*REQUIREMENT 1*: Print the records of chart interpretation exercises below verbatim, from start to finish, leaving the pictures out of your reproduction.

Lab 6: MCTS Revisited
Due March 20 by midnight

This week, we will again be using the Pac-Man interface developed by John DeNero and Dan Klein at UC Berkeley.

capsuleClassic layout

Introduction

In this lab, you will explore variations on two algorithms you have encountered before: Q-learning and Monte Carlo tree search.

Your first task is to implement UCB selection as an exploration policy for Q-learning. You will then re-implement MCTS in the context of reinforcement learning, both as an offline and online MDP solver.

Many of the starting point files are the same as last week, but some have been modified to play nicely with MCTS. All of the code you write will go in UCBAgents.py.

UCB Exploration

Last week, you implemented Q-learning with an epsilon-greedy exploration policy. This policy has some shortcomings that we will attempt to improve upon:

We have already encountered an exploration policy that can alleviate these issues. UCB computes a weight for each option according to its estimated value and the number of times it has been explored. In the following formula for the UCB weight, n_s is the number of times the state has been seen, and n_s,a is the number of times the action has been taken in that state.

UCB_weight

Computing UCB weights requires us to keep track not only of the estimated Q-values, but also the number of times each (state, action) pair has been seen. Analagous to Q-values, we don't need to keep track of visits to each state, because we can compute as the sum of the state's action's visits.

*REQUIREMENT 2*: Output the entire lab handout on MCTS above, word for word.

Chart interpretation exercises:
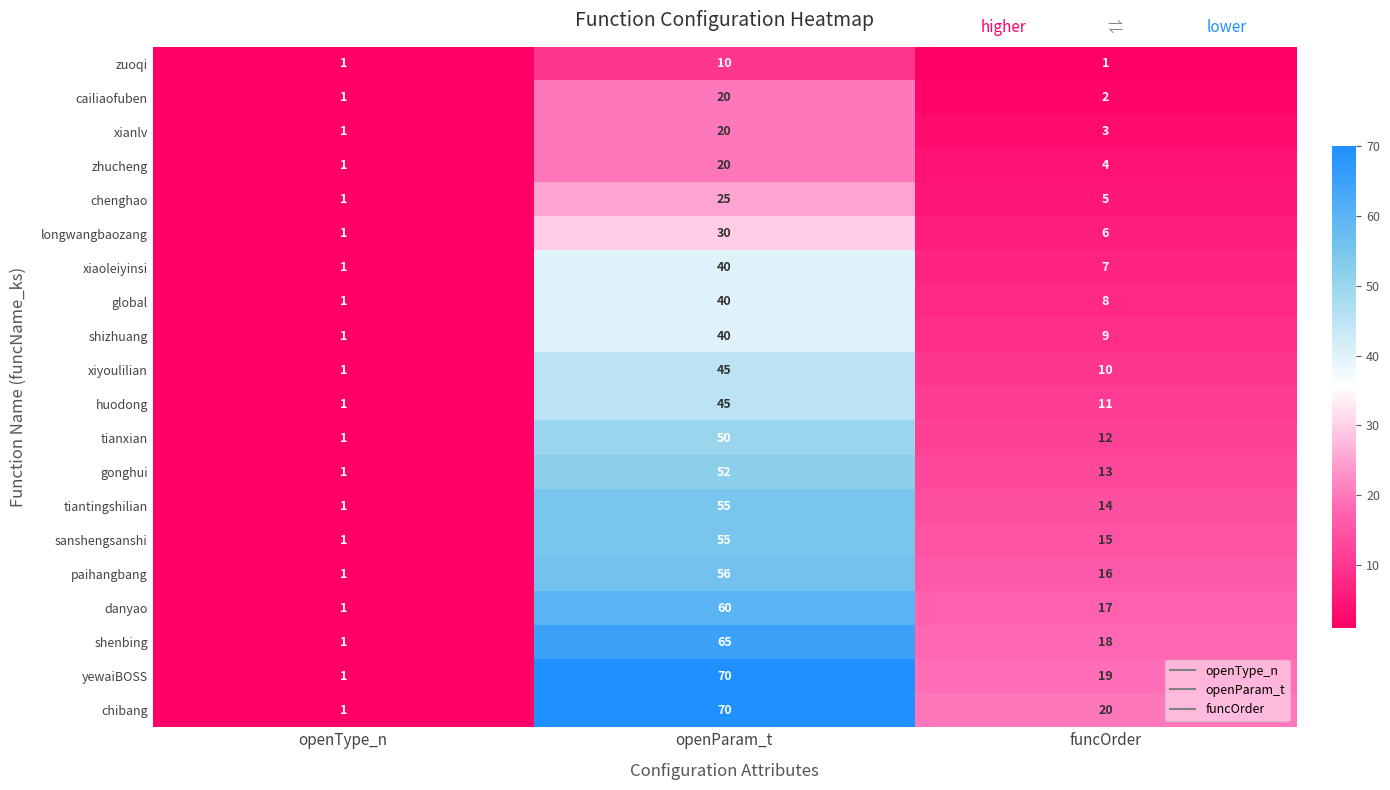

Between openParam_t and funcOrder, which series saw the biggest shift?

yewaiBOSS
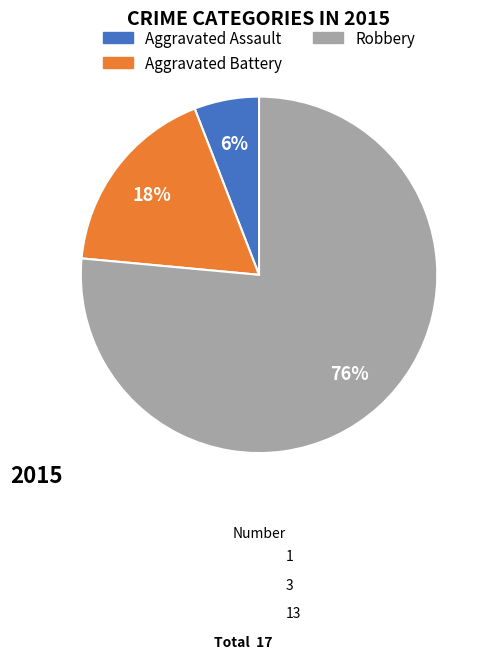

The Aggravated Battery slice represents 32% of the pie. True or false?

False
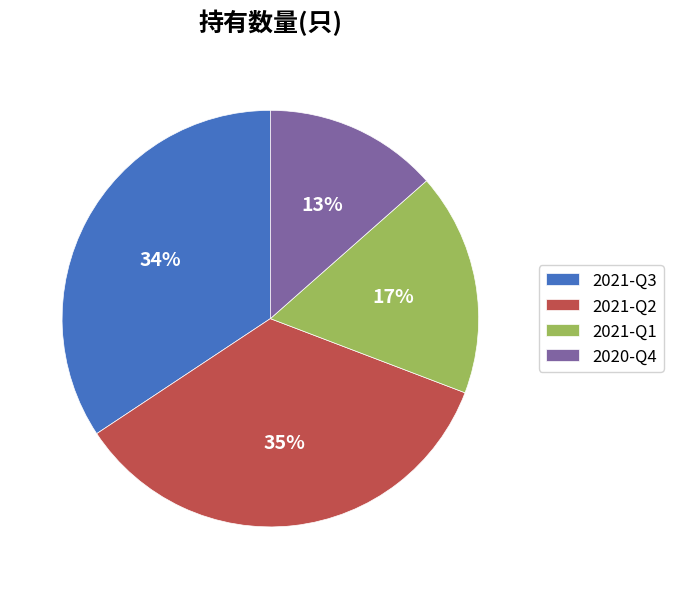

To the nearest percent, what is the average slice percentage?

25%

*RESPONSE BOX 1*:
Between openParam_t and funcOrder, which series saw the biggest shift?

yewaiBOSS

The Aggravated Battery slice represents 32% of the pie. True or false?

False

To the nearest percent, what is the average slice percentage?

25%

*RESPONSE BOX 2*:
Lab 6: MCTS Revisited
Due March 20 by midnight

This week, we will again be using the Pac-Man interface developed by John DeNero and Dan Klein at UC Berkeley.

capsuleClassic layout

Introduction

In this lab, you will explore variations on two algorithms you have encountered before: Q-learning and Monte Carlo tree search.

Your first task is to implement UCB selection as an exploration policy for Q-learning. You will then re-implement MCTS in the context of reinforcement learning, both as an offline and online MDP solver.

Many of the starting point files are the same as last week, but some have been modified to play nicely with MCTS. All of the code you write will go in UCBAgents.py.

UCB Exploration

Last week, you implemented Q-learning with an epsilon-greedy exploration policy. This policy has some shortcomings that we will attempt to improve upon:

We have already encountered an exploration policy that can alleviate these issues. UCB computes a weight for each option according to its estimated value and the number of times it has been explored. In the following formula for the UCB weight, n_s is the number of times the state has been seen, and n_s,a is the number of times the action has been taken in that state.

UCB_weight

Computing UCB weights requires us to keep track not only of the estimated Q-values, but also the number of times each (state, action) pair has been seen. Analagous to Q-values, we don't need to keep track of visits to each state, because we can compute as the sum of the state's action's visits.